Congratulations! I know you're on cloud nine.


----------



## Stosh (Jun 26, 2010)

Good job! Congratulations


----------



## doggiedad (Dec 2, 2007)

nice job.


----------



## elisabeth_00117 (May 17, 2009)

Congrats!!!


----------



## selzer (May 7, 2005)

That's great, congratulations!


----------



## txbwj (May 2, 2010)

Super Job Panzer!!!!! Congrats, it's a great feeling.


----------



## Deejays_Owner (Oct 5, 2005)

:congratulations:


----------



## Veronica1 (Jun 22, 2010)

Thanks everyone!


----------



## wildo (Jul 27, 2006)

Congrats! That's one of my life goals for my GSD. We're working on it...


----------



## DCluver33 (May 27, 2010)

congrats!!! :congratulations: Dodger takes his next tuesday!!! :fingerscrossed:


----------



## DJEtzel (Feb 11, 2010)

Congrats!

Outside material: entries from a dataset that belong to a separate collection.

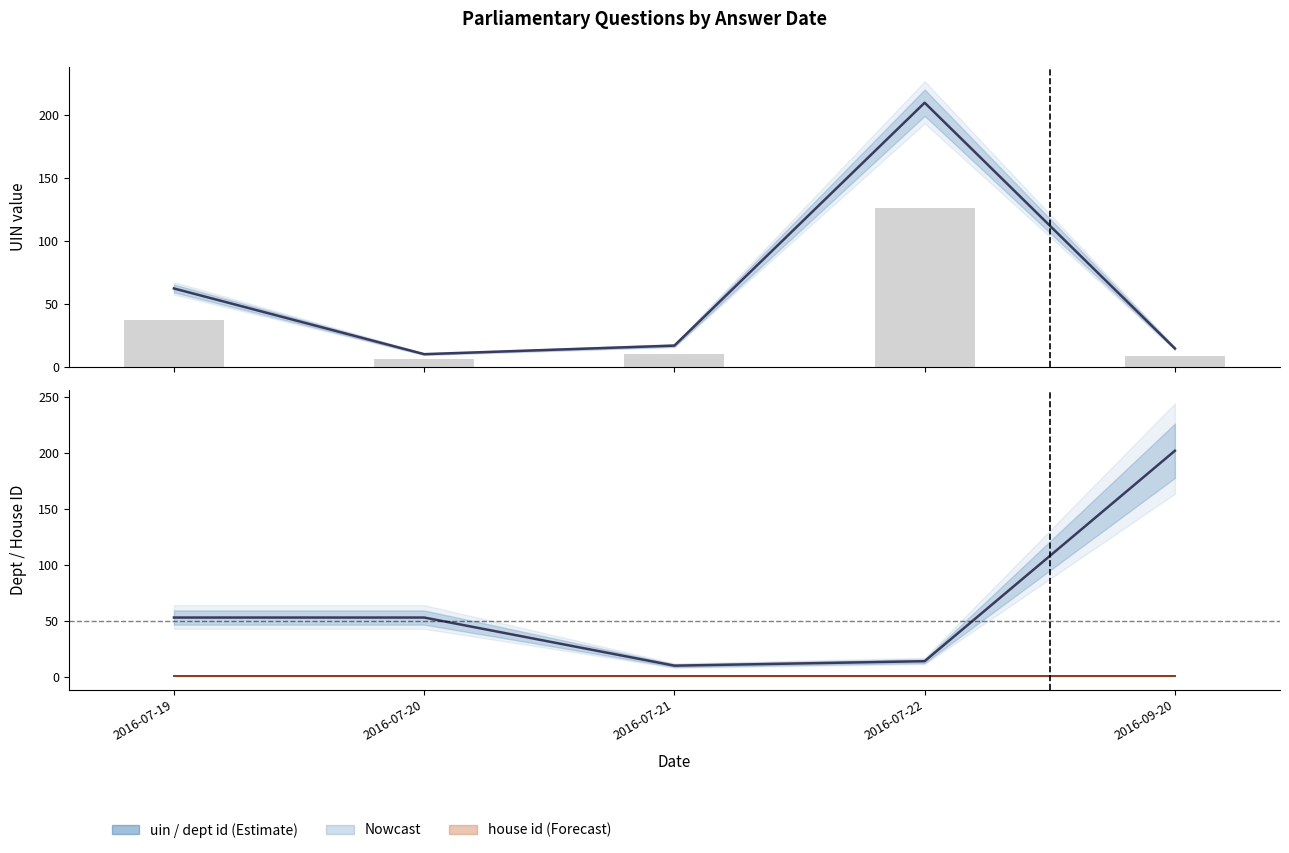

What is the spread (max minus min) of values at 2016-07-20?

43.0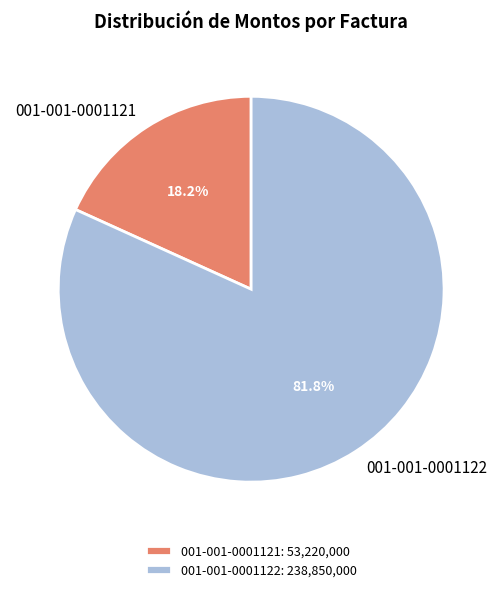

Is it true that 001-001-0001122 is 68% of the pie?

False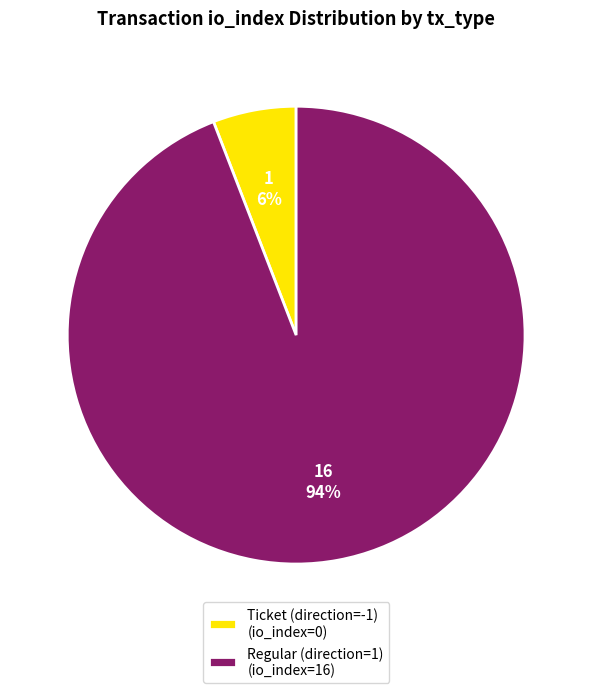

Is there any slice that represents more than half of the pie?

Yes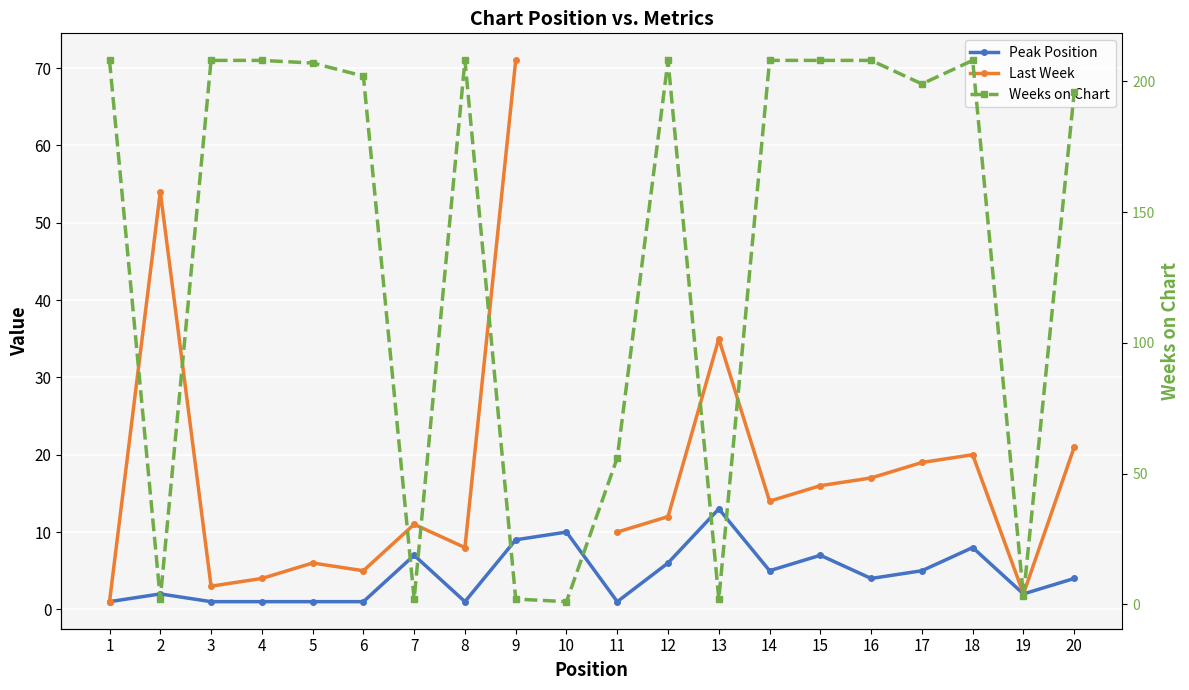

Which category has the highest value across all series?

1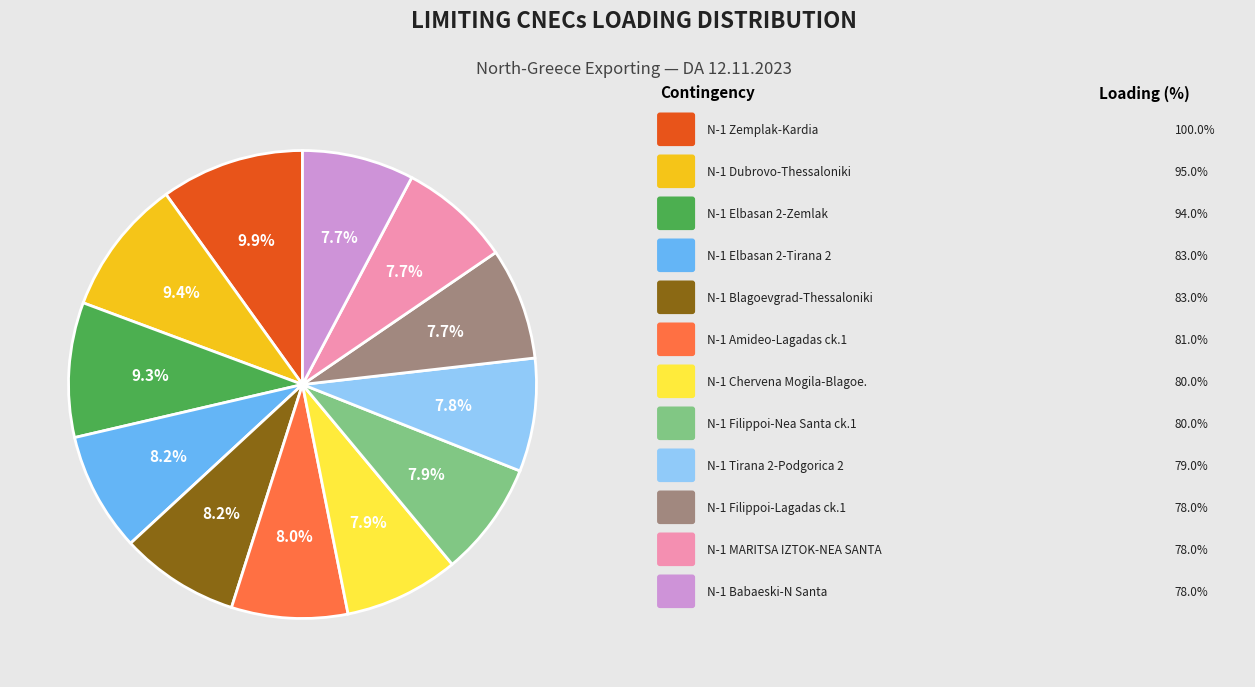

Is there any slice that represents more than half of the pie?

No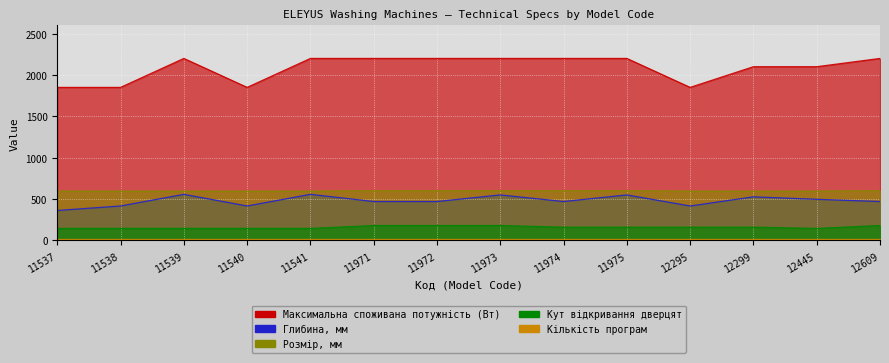

Does the chart display data point markers on the line(s)?

No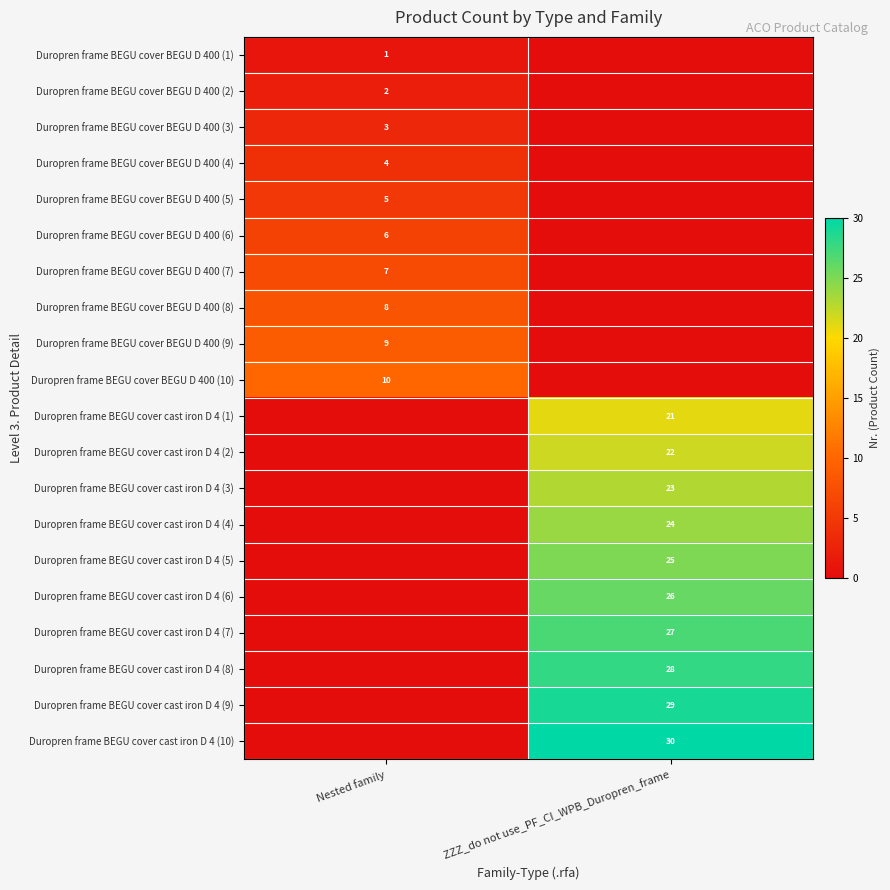

The value of Duropren frame BEGU cover cast iron D 4 (2) at ZZZ_do not use_PF_CI_WPB_Duropren_frame is 22. True or false?

True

Where did you take the test at?


----------



## Veronica1 (Jun 22, 2010)

We train at Gillette Kennels in Galesburg. Kirk Gillette is the trainer and also an evaluator. He brought in another gentleman whom we had never seen before to act as the friendly stranger. It doesn't hurt that GSDs are his favorite either.


----------



## DJEtzel (Feb 11, 2010)

Ah, awesome! Thanks for the info.


----------



## Pattycakes (Sep 8, 2010)

Whoohoo!!! Congratulations to you both!


----------



## BluePaws (Aug 19, 2010)

Congratulations, Panzer!!!! (and Mom!)


----------